After earning her PhD from Northwestern University, Raevin Jimenez joined the Department of History this fall as an LSA Collegiate Fellow. Her work examines the gender history of Nguni speakers in southern Africa between the ninth and twentieth centuries.
What’s it like coming to Michigan?
The University of Michigan has always been the dream job! Our department has one of the best programs in African history in the country, and I feel lucky to be a part of this amazing intellectual community. Coming to the university through the LSA Collegiate Fellowship has also been a wonderful experience. I have a ton of support and it’s great to see the collective investment in diversity, equity and inclusion.

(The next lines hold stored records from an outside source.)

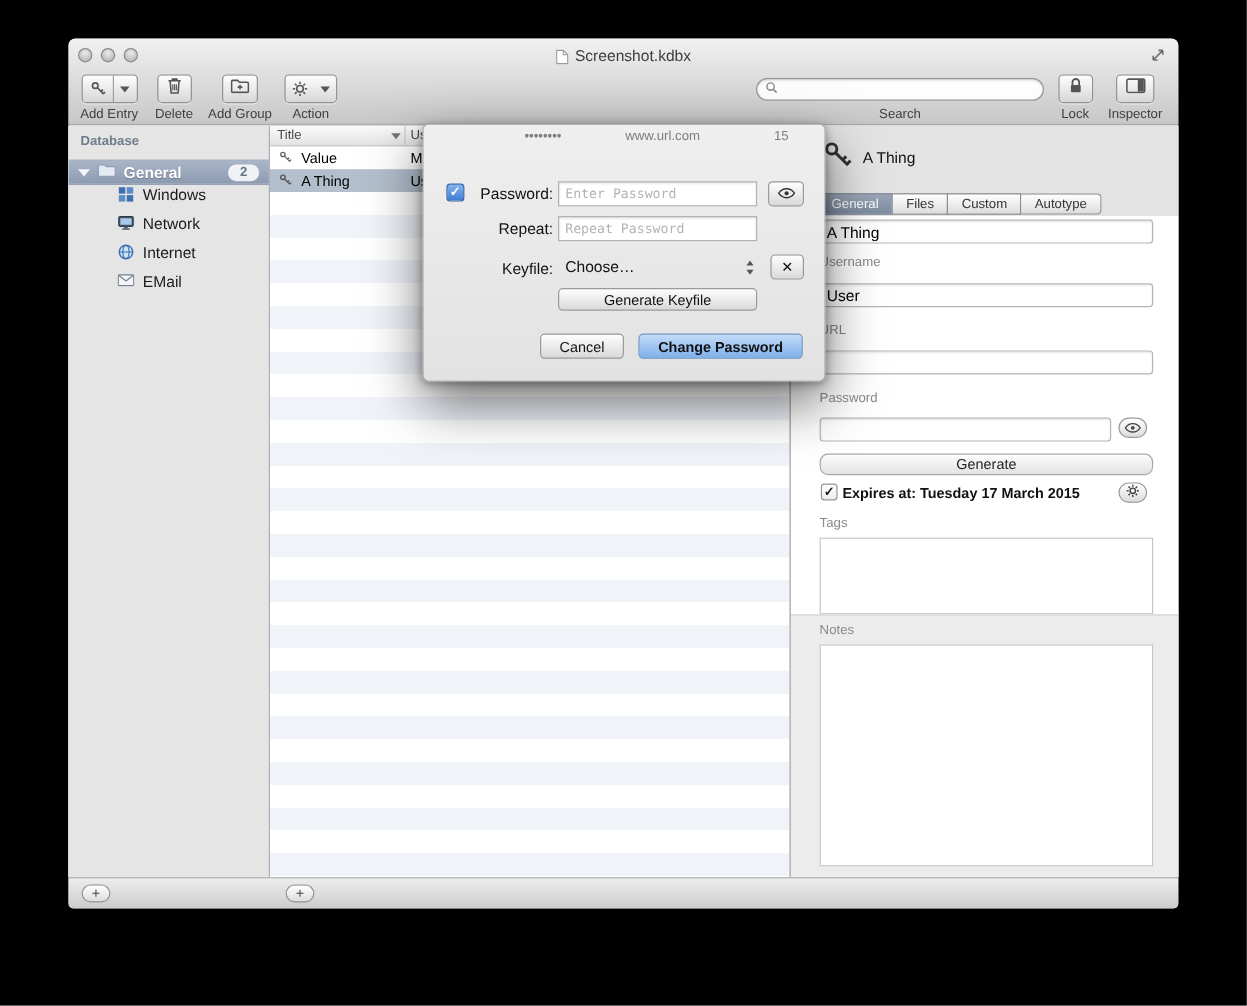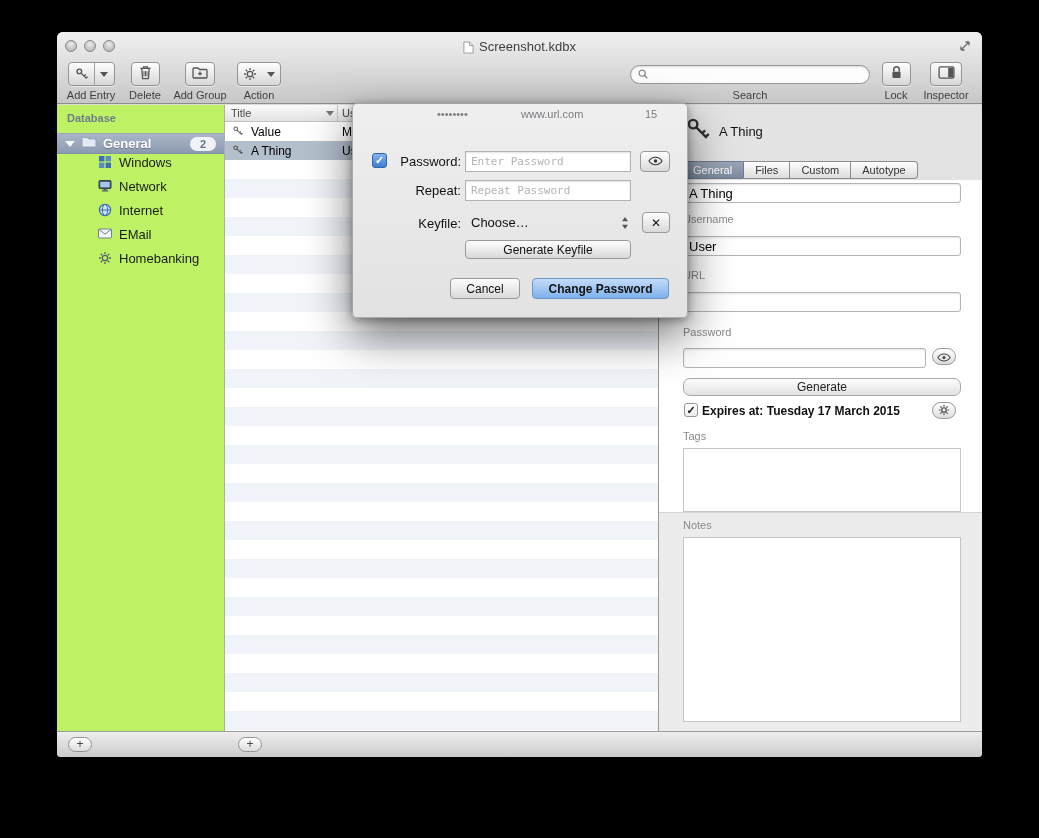--- a/index.html
+++ b/index.html
@@ -34,21 +34,21 @@
   .searchwrap{position:absolute;left:573px;top:33px;width:240px;height:19px;
         border:1px solid #979797;border-radius:10px;box-sizing:border-box;
         background:#fdfdfd;box-shadow:inset 0 1px 2px rgba(0,0,0,.15);
         display:flex;align-items:center;padding:0 6px;gap:4px;}
   .searchwrap input{border:none;outline:none;background:transparent;flex:1;
         font-size:12px;font-family:"Liberation Sans",sans-serif;}
   
   .content{position:absolute;left:0;top:73px;width:100%;bottom:26px;
            background:#fff;overflow:hidden;}
   .sidebar{position:absolute;left:0;top:0;width:168px;height:100%;
-           background:#bef264;border-right:1px solid #a7afba;box-sizing:border-box;}
+           background:#e5e5e5;border-right:1px solid #a7afba;box-sizing:border-box;}
   .sb-header{position:absolute;left:10px;top:7px;font-size:11px;font-weight:bold;color:#6e7c8b;}
   .sb-group{position:absolute;left:0;top:28px;width:100%;height:21px;box-sizing:border-box;
             background:linear-gradient(#aab6c7,#8c9ab1);
             border-top:1px solid #9aa7ba;border-bottom:1px solid #8391a7;
             display:flex;align-items:center;gap:6px;padding:0 8px;
             color:#fff;font-weight:bold;font-size:13px;text-shadow:0 1px 1px rgba(0,0,0,.3);}
   .disc{width:0;height:0;border-left:5px solid transparent;border-right:5px solid transparent;
         border-top:6px solid #f4f7fa;}
   .badge{margin-left:auto;background:rgba(255,255,255,.85);color:#64748c;
          border-radius:8px;min-width:16px;height:14px;line-height:14px;
@@ -298,29 +298,20 @@
       <div class="sb-item" style="top:122px;">
         <span>
           <svg width="14" height="11" viewBox="0 0 14 10">
               <rect x=".5" y=".5" width="13" height="9" rx="1" fill="#f3f5f8" stroke="#73818f"></rect>
               <path d="M.8.9L7 5.6 13.2.9" fill="none" stroke="#73818f"></path>
             </svg>
         </span>
         <span>EMail</span>
       </div>
 
-      <div class="sb-item" style="top:146px;">
-        <span>
-          <svg width="14" height="14" viewBox="0 0 16 16">
-              <path d="M8 1.2v2.2M8 12.6v2.2M1.2 8h2.2M12.6 8h2.2M3.2 3.2l1.6 1.6M11.2 11.2l1.6 1.6M12.8 3.2l-1.6 1.6M4.8 11.2l-1.6 1.6" stroke="#55606c" stroke-width="1.5"></path>
-              <circle cx="8" cy="8" r="3.1" fill="none" stroke="#55606c" stroke-width="1.5"></circle>
-            </svg>
-        </span>
-        <span>Homebanking</span>
-      </div>
     </div>
 
     <div class="entrylist">
       <div class="list-header">
         <span class="hcell" style="left:6px;">Title</span>
         <span class="sortarrow"></span>
         <span class="hsep"></span>
         <span class="hcell" style="left:117px;">Username</span>
       </div>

What is your current research project?
I’m working on a very long history of South Africa—from the ninth to the nineteenth century. My book project looks at how household efforts to advance the interests of their young people reshaped politics and political economy. Over a millennium, gendered and generational institutions like initiation and marriage mediated the social capacity to maintain connections over long distances, desires to participate in expanding regional trade, and the rise of centralized chiefdoms and kingdoms. The deep-time perspective allows me to reframe gender inequities in the late nineteenth century usually considered to be a product of "tradition."
What non-academic book are you reading?
I’m reading Kintu by Jennifer Nansubuga Makumbi. It’s a fictionalized account of Uganda’s history from the founding of the Kingdom of Buganda to the making of the modern nation.